Density Bonus Policy Reviewed

from the North Shore News Nov 6:

Mixed reaction to latest plan changes

The sometimes controversial practice of granting developers extra density in exchange for cash towards community amenities was back for discussion at the City of North Vancouver Oct. 28.

City staff presented changes in the new draft density bonusing policy, which will be incorporated into the city’s new Official Community Plan due out next year.

Council has faced increasing criticism in recent years for its policy of trading more density for amenities like affordable housing, childcare space, greener building standards, heritage preservation, market rental housing, commercial space or other community perks.

The system lacked accountability and predictability while encouraging the perception that any development’s approval could be “bought” if the developer offered the right price in community amenities, both critics and the city’s hired planning consultants concluded.

Under the new density regime presented to council, the city would require that developers pay a contribution of $135 to $145 per square foot of extra density when rezoning a property up to a yet-to-be-defined cap. Anything beyond that cap would require an OCP amendment.

Those amendments would require developers to pay 70 per cent of the increased land value to city amenities.

While generally regarded as an improvement, speakers still had mixed reviews of the policy.

Without specifying how high the base density is, how high the density cap will be set and a map plotting the density and zoning of the entire city, the information presented was incomplete argued Keith Road resident Linda Heese.
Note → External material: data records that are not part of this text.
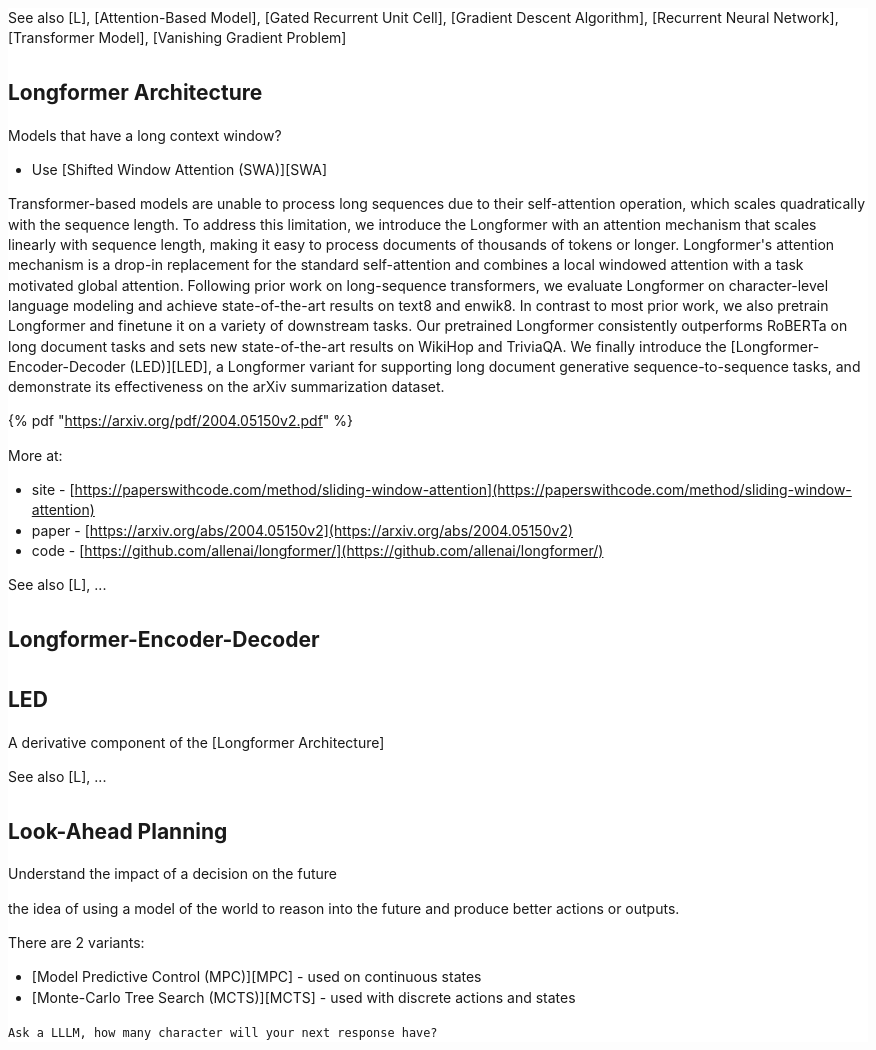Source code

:  See also [L], [Attention-Based Model], [Gated Recurrent Unit Cell], [Gradient Descent Algorithm], [Recurrent Neural Network], [Transformer Model], [Vanishing Gradient Problem]


## Longformer Architecture

 Models that have a long context window?
 * Use [Shifted Window Attention (SWA)][SWA]

 Transformer-based models are unable to process long sequences due to their self-attention operation, which scales quadratically with the sequence length. To address this limitation, we introduce the Longformer with an attention mechanism that scales linearly with sequence length, making it easy to process documents of thousands of tokens or longer. Longformer's attention mechanism is a drop-in replacement for the standard self-attention and combines a local windowed attention with a task motivated global attention. Following prior work on long-sequence transformers, we evaluate Longformer on character-level language modeling and achieve state-of-the-art results on text8 and enwik8. In contrast to most prior work, we also pretrain Longformer and finetune it on a variety of downstream tasks. Our pretrained Longformer consistently outperforms RoBERTa on long document tasks and sets new state-of-the-art results on WikiHop and TriviaQA. We finally introduce the [Longformer-Encoder-Decoder (LED)][LED], a Longformer variant for supporting long document generative sequence-to-sequence tasks, and demonstrate its effectiveness on the arXiv summarization dataset.

 {% pdf "https://arxiv.org/pdf/2004.05150v2.pdf" %}

 More at:
  * site - [https://paperswithcode.com/method/sliding-window-attention](https://paperswithcode.com/method/sliding-window-attention)
  * paper - [https://arxiv.org/abs/2004.05150v2](https://arxiv.org/abs/2004.05150v2)
  * code - [https://github.com/allenai/longformer/](https://github.com/allenai/longformer/)

 See also [L], ...


## Longformer-Encoder-Decoder
## LED

 A derivative component of the [Longformer Architecture]

 See also [L], ...


## Look-Ahead Planning

 Understand the impact of a decision on the future

 the idea of using a model of the world to reason into the future and produce better actions or outputs. 

 There are 2 variants:
   * [Model Predictive Control (MPC)][MPC] - used on continuous states
   * [Monte-Carlo Tree Search (MCTS)][MCTS] - used with discrete actions and states

```
Ask a LLLM, how many character will your next response have?
```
Heese added that policy doesn’t address the strain on traffic, infrastructure or the North Shore’s only hospital that comes with densification.

Speaking for the Urban Development Institute, which represents developers across the province, Anne McMullin praised the changes for bringing greater clarity and reduced speculation for developers, land sellers and the public.

But, McMullin added, the new policy could dampen the incentive for landowners to sell to developers.

And without an understanding of what height limits will be placed in the new OCP, density increases could be a moot point if there is no legal way to configure the density, she added.

City staff will continue to develop the policy before it goes back to the public for more feedback.